Another update and a question. I've looked at the stats for the consensus.fasta file in 10-consensus and that's showing around 22Gbp but the graph_before_rr.fasta in 20-repeat is only 9Gbp and repeat_graph_edges.fasta is 22Gbp. In 30-contigger, the contigs.fasta is 8Gbp and it has written the graph_final.gv and scaffolds_links.txt but is now stuck writing the dot file (I assume this is the gfa where it is somewhat expected to fail.)
So, I was hoping that the 9Gbp that went into the repeat resolution and then into the contigs wasn't all the sequence that will end up in the final assembly and the missing sequence will be pulled from the consensus and that if it is stuck at the gfa writing stage I can kill it and restart from the polishing step? Somewhat stressed that the assembly appears to be lacking so much of the expected genome sequence after the consensus looked so promising.
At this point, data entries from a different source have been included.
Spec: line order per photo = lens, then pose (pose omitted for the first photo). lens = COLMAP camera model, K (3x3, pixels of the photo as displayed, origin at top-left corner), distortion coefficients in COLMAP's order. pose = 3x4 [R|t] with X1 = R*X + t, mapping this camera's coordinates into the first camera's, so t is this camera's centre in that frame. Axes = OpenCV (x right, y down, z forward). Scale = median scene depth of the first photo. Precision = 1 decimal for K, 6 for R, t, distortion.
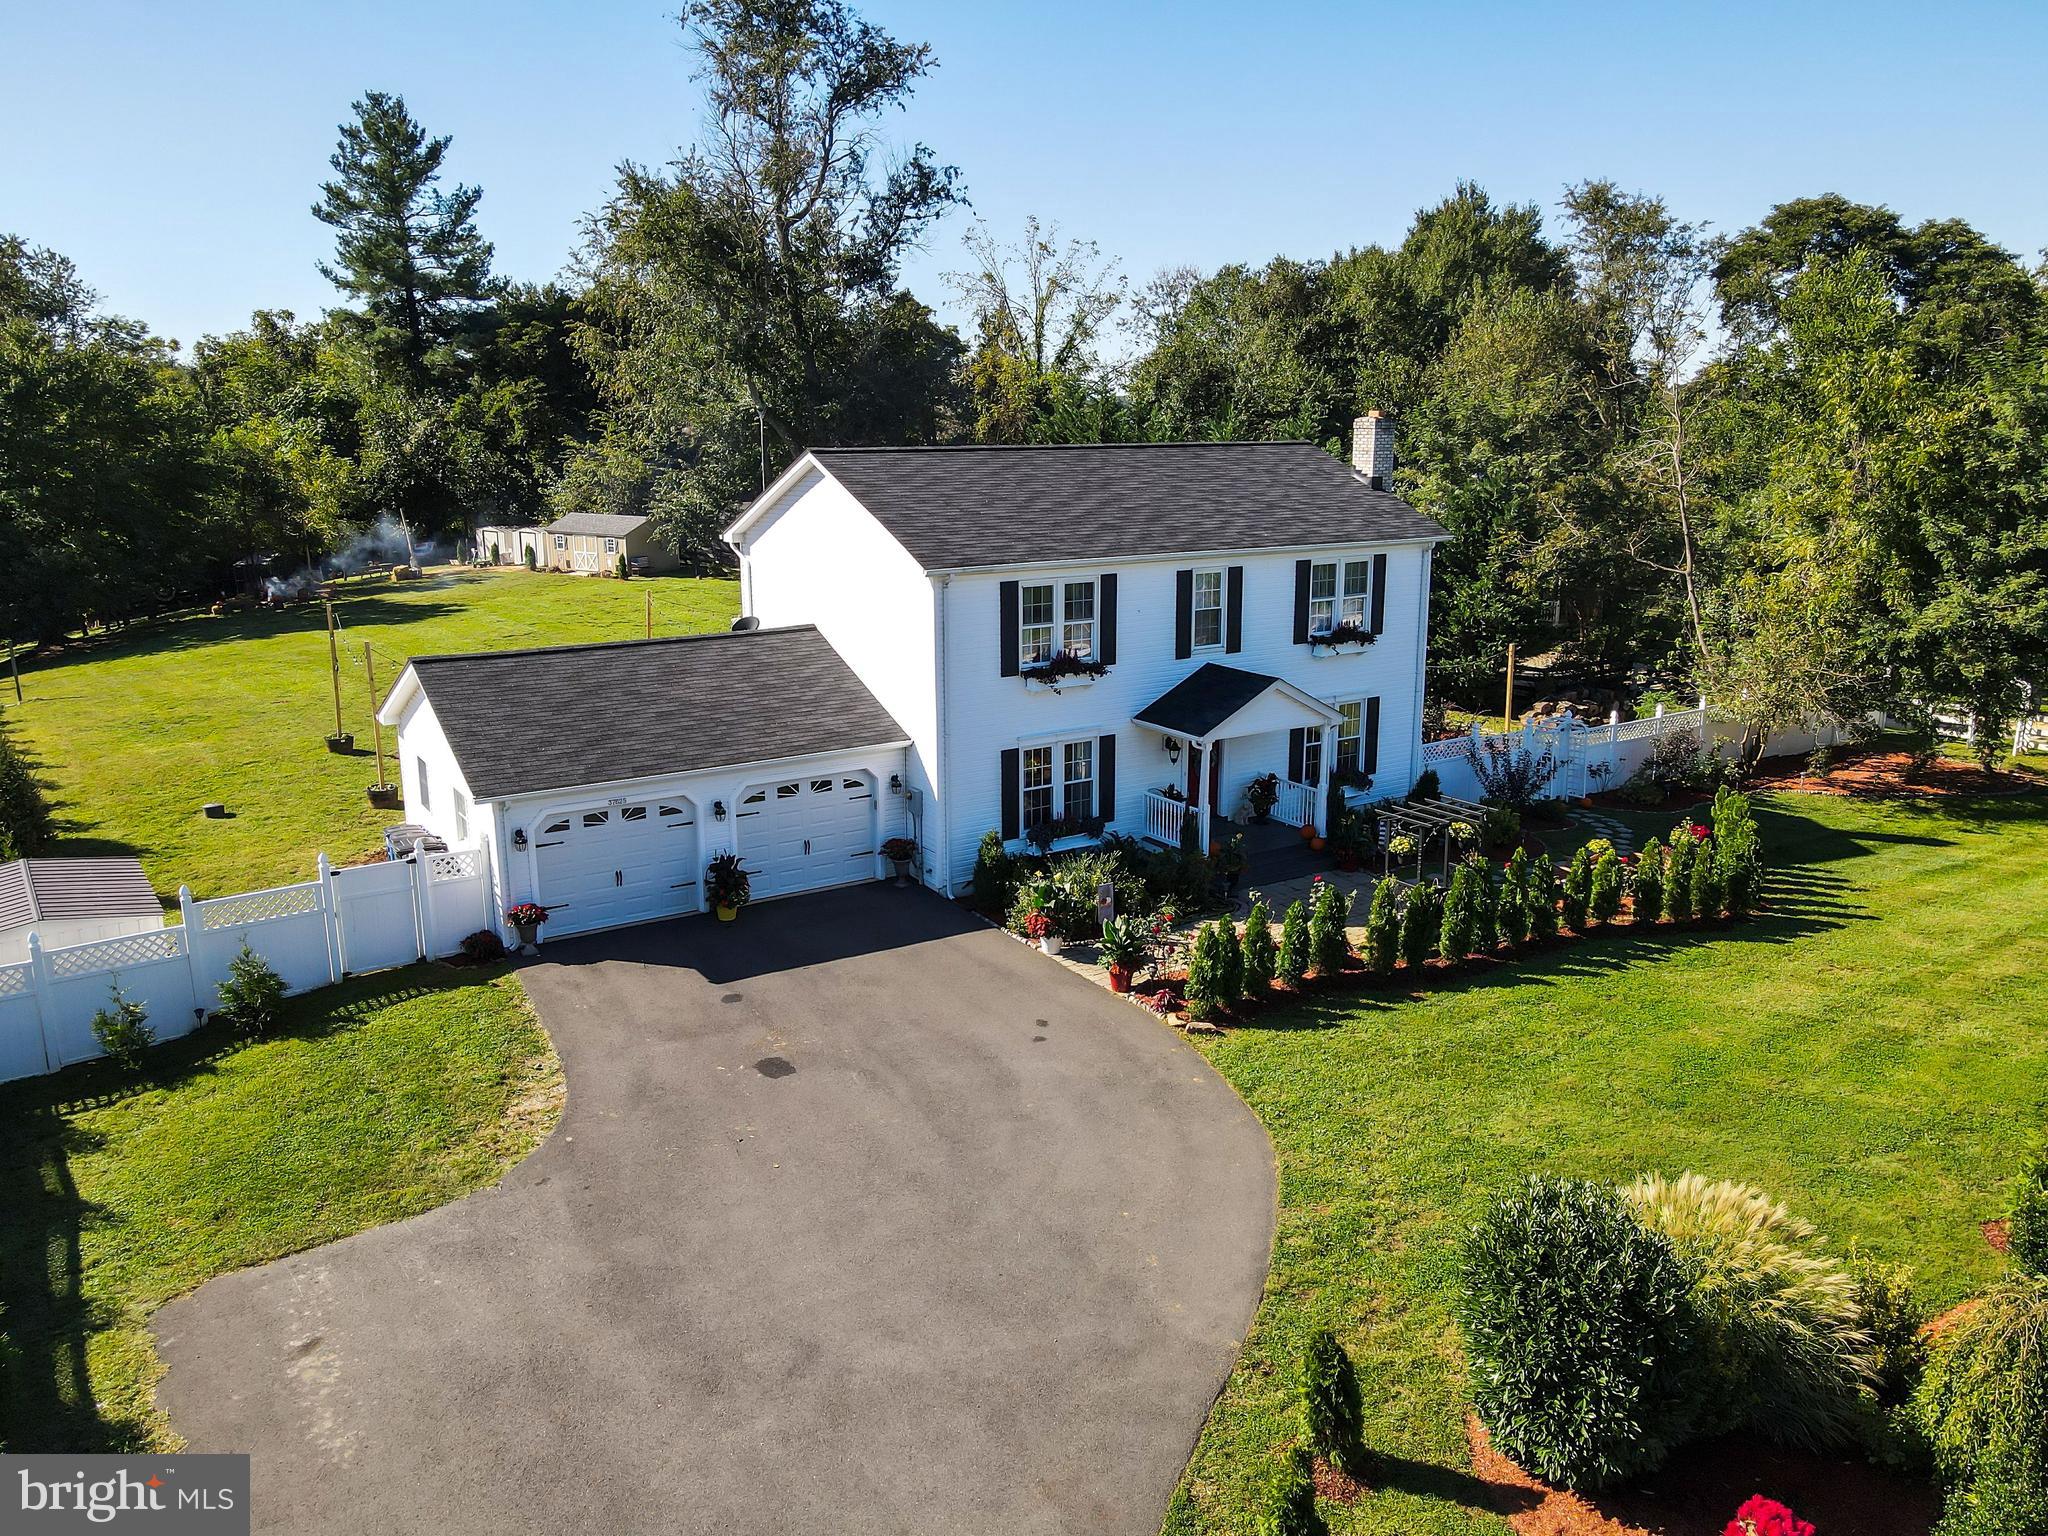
lens RADIAL K [[1494.4, 0, 1010.0], [0, 1494.4, 766.4], [0, 0, 1]] dist [0.002452, 0.038036]
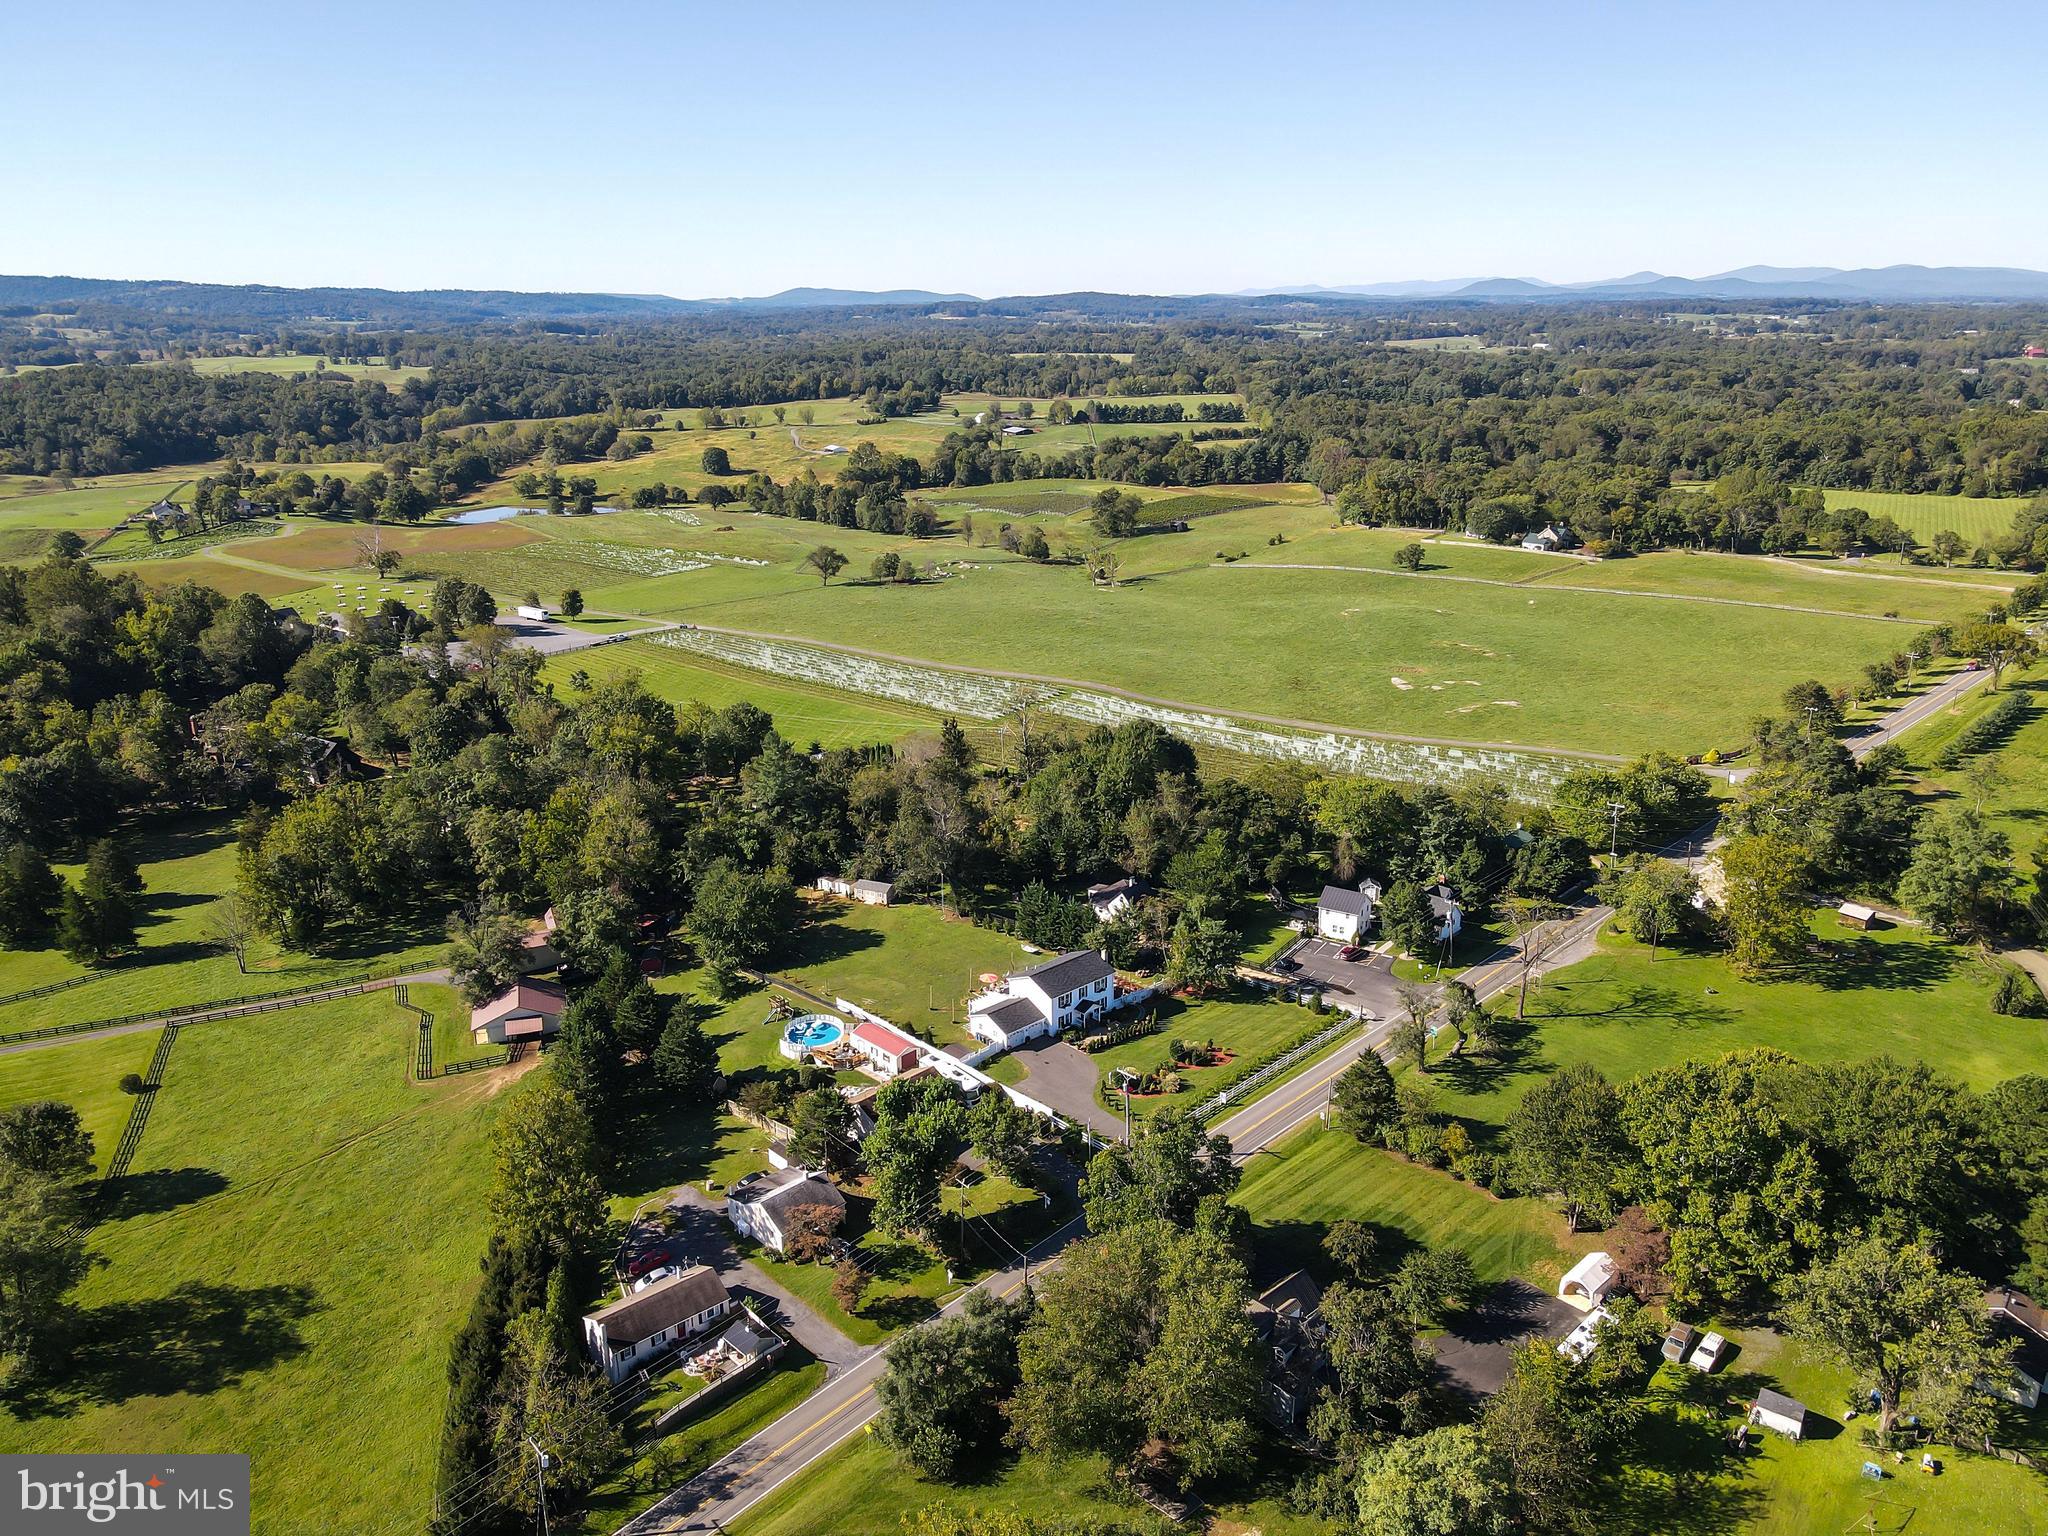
lens RADIAL K [[1494.4, 0, 1010.0], [0, 1494.4, 766.4], [0, 0, 1]] dist [0.002452, 0.038036]
pose [[0.985953, -0.058804, 0.156331, -1.302974], [0.047593, 0.996083, 0.074521, -1.781767], [-0.160101, -0.066034, 0.984890, -6.094016]]
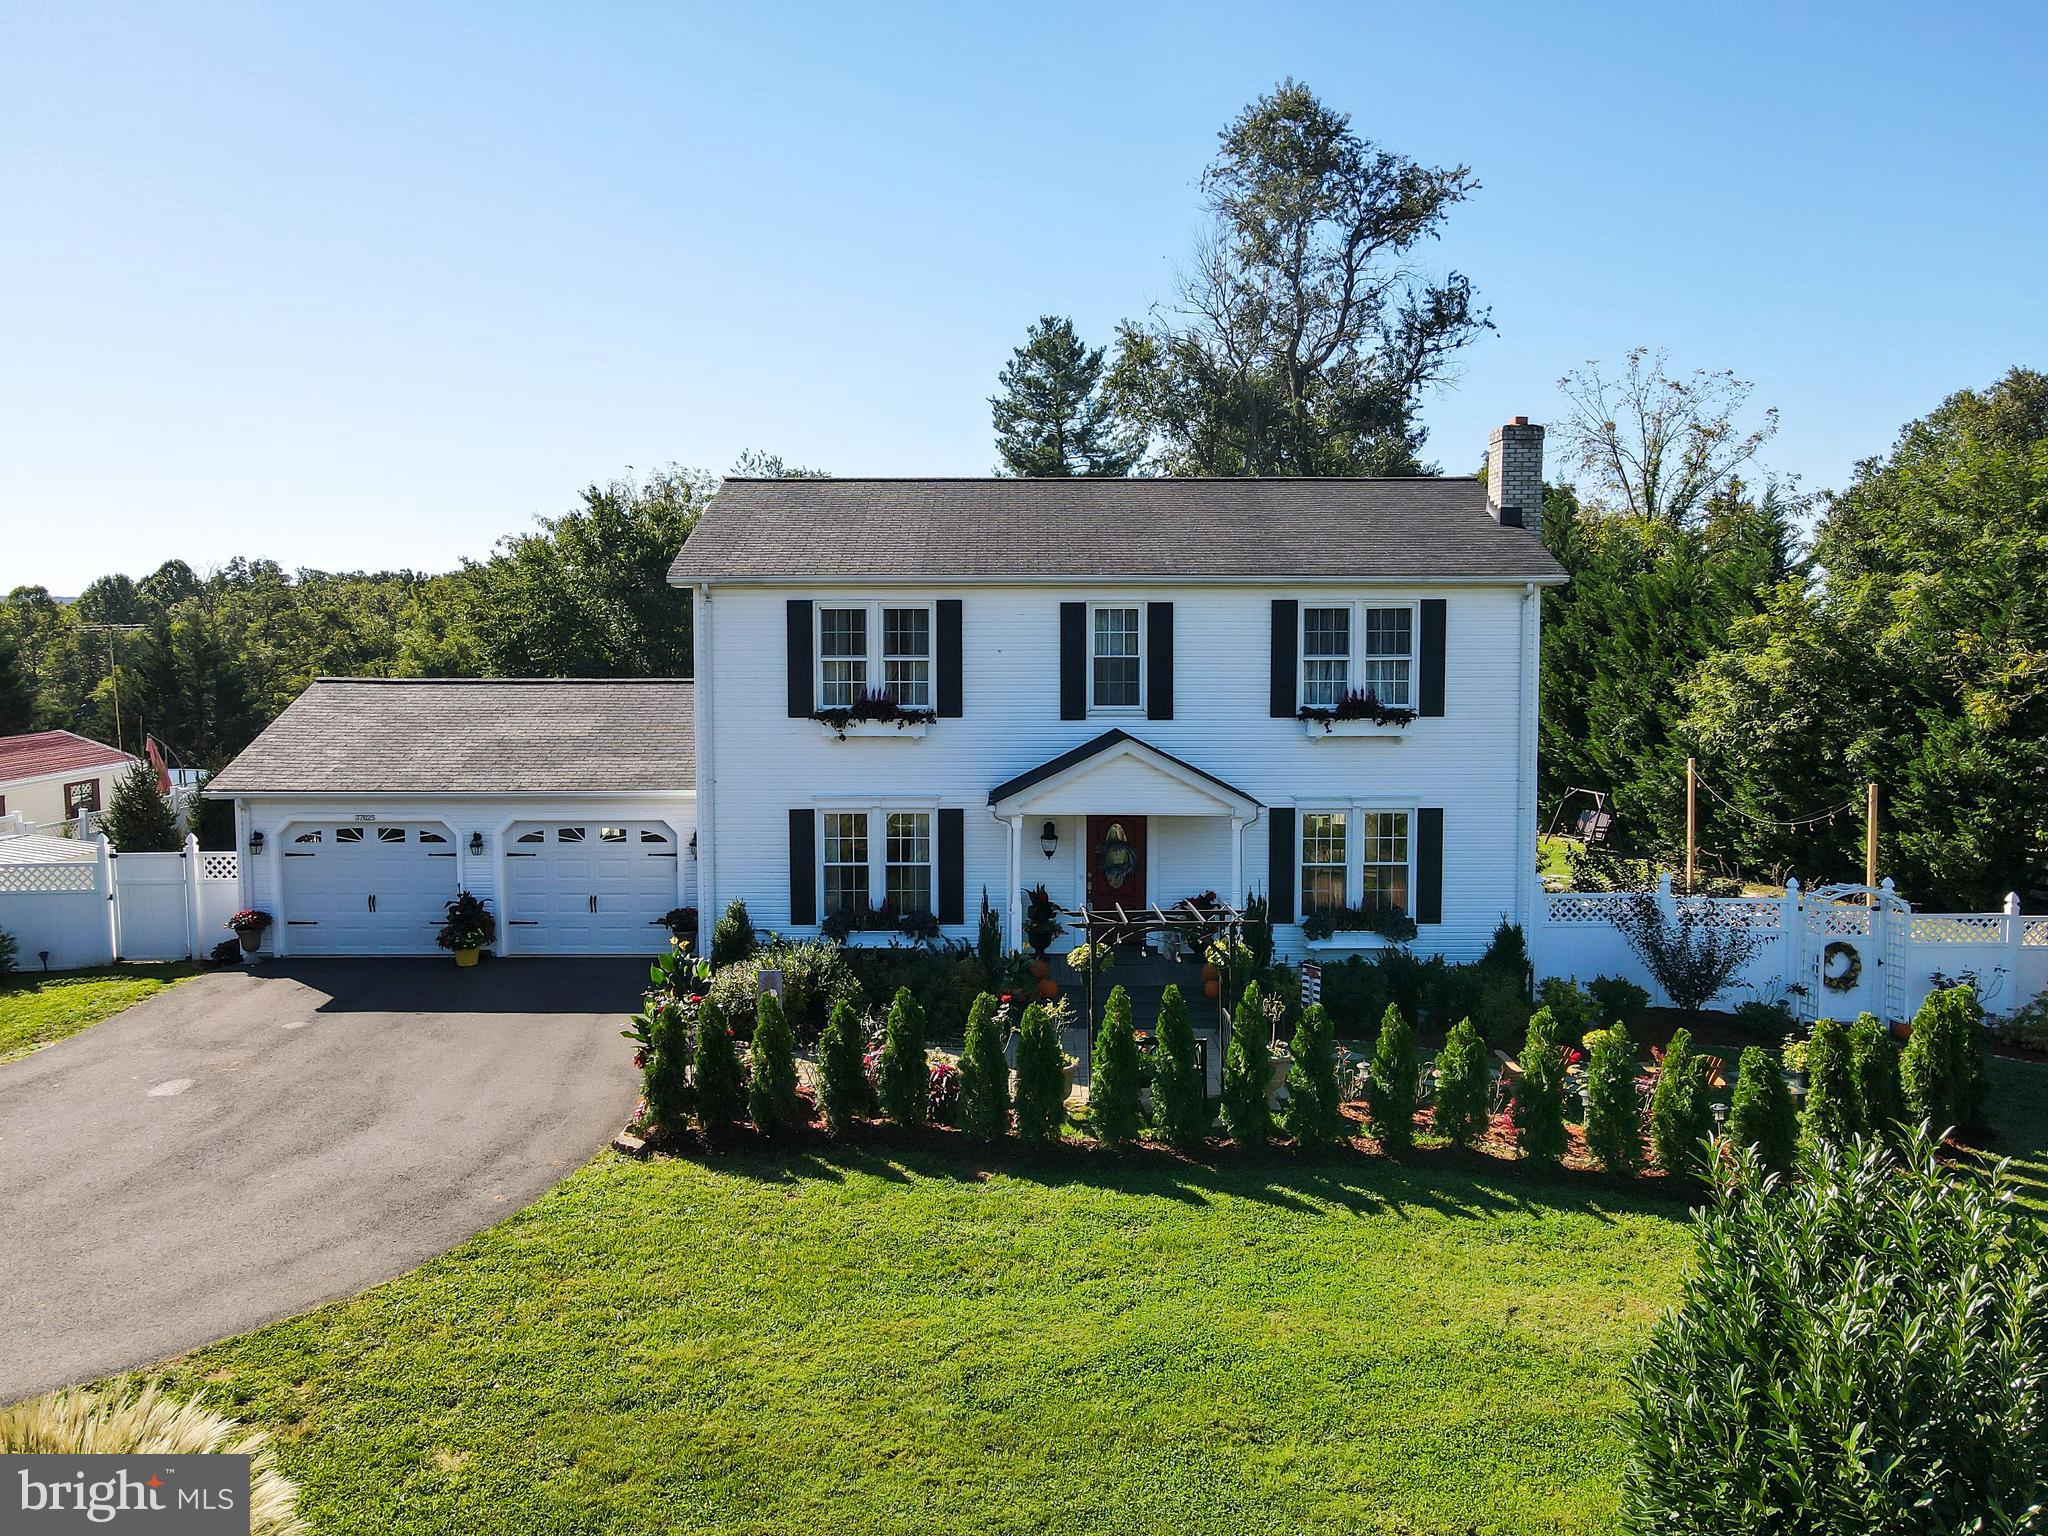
lens RADIAL K [[1494.4, 0, 1010.0], [0, 1494.4, 766.4], [0, 0, 1]] dist [0.002452, 0.038036]
pose [[0.841899, 0.042361, -0.537970, 0.503174], [-0.125551, 0.984933, -0.118925, 0.045494], [0.524827, 0.167665, 0.834533, 0.362780]]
We're needing to restart the machine I've been running FLYE 2.6 on for a few months and it just finishing up the "Aligning reads to the graph" step. I'm also aware there's a bug with large repetitive genomes which is fixed in 2.7.1 so would I be able to stop and resume using the newer version to avoid the problem with the slow writing of the gfa file?